Creo que se identificó, pero no entendí su nombre y no me atreví a preguntar por no parecer grosero. Debía de ser una amiga o pariente porque me habló de personas próximas a mí y de hechos que tuvieron lugar en mí ya lejana niñez. Después se puso a contarme cómo le había ido la vida, describió lugares que había visitado, viajes que había hecho, aventuras. Llegado mi turno, yo le hablé de mis dificultades como estudiante de secundaria, del tedioso trabajo en el taller del que no pude escapar en muchos años, de mi experiencia como jugador y entrenador de baloncesto (las victorias y derrotas, la risa y las lágrimas, el esfuerzo y la decepción). Poco a poco, fui soltándome. Intercambiamos anécdotas. Me felicitó por mi libro (que dijo haber leído con avidez) y yo me interesé por sus logros. Pasaron varios trenes, pero ninguno se detuvo.

Después seguimos charlando, no me pregunten de qué. No lo recuerdo. Ya saben que los sueños son volátiles. Lo que sí puedo afirmar es que una extraña sensación agradable se fue extendiendo por mi espíritu.

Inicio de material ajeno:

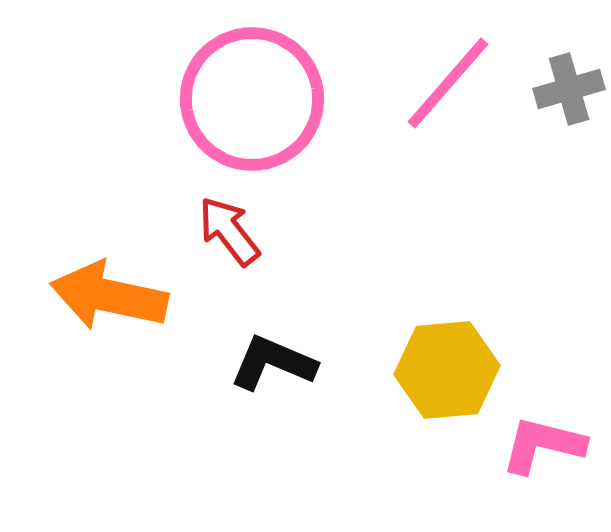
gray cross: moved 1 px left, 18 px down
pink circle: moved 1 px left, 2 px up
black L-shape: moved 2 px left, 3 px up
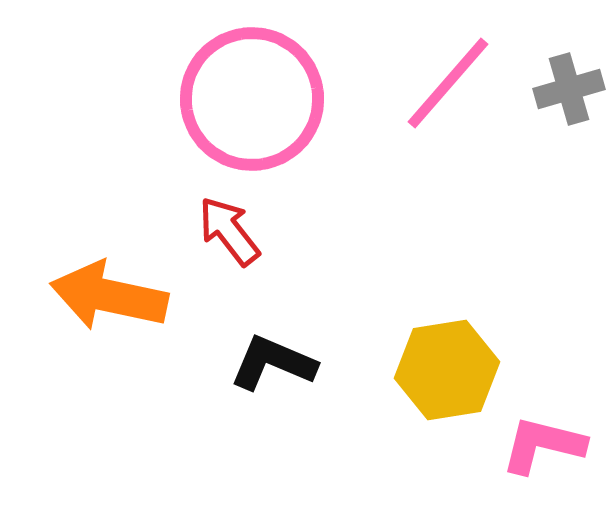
yellow hexagon: rotated 4 degrees counterclockwise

Debieron de pasar horas, o minutos, nada es lo que parece en el reino de los sueños. En algún momento, el tipo volvió y reclamó su teléfono. Yo me despedí de mi interlocutora no sin antes fijar una cita en un lugar y un tiempo que no pude recordar una vez despierto. Tampoco sabía, me dije, el nombre de la mujer.

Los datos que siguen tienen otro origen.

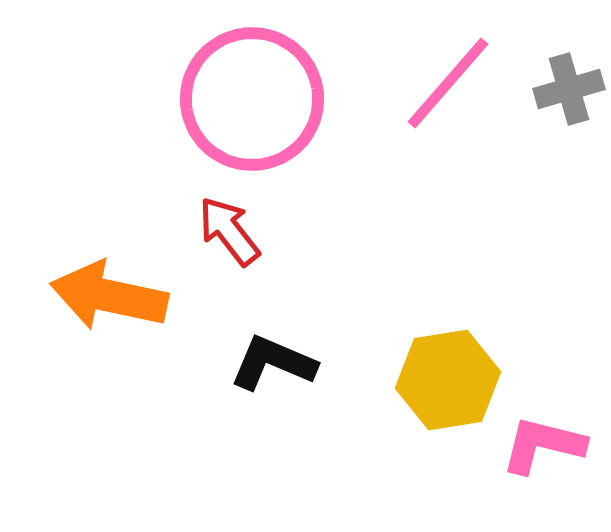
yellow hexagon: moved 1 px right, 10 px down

Llegó un tren. Me subí a él, ya no importaba el destino. De algún modo, comprendí que mi búsqueda había llegado a su fin, que ya tenía lo que necesitaba. El tren arrancó, y aunque la escena soñada ya empezaba a difuminarse en mi memoria, el poso que había dejado, lo supe, permanecería en mí para siempre.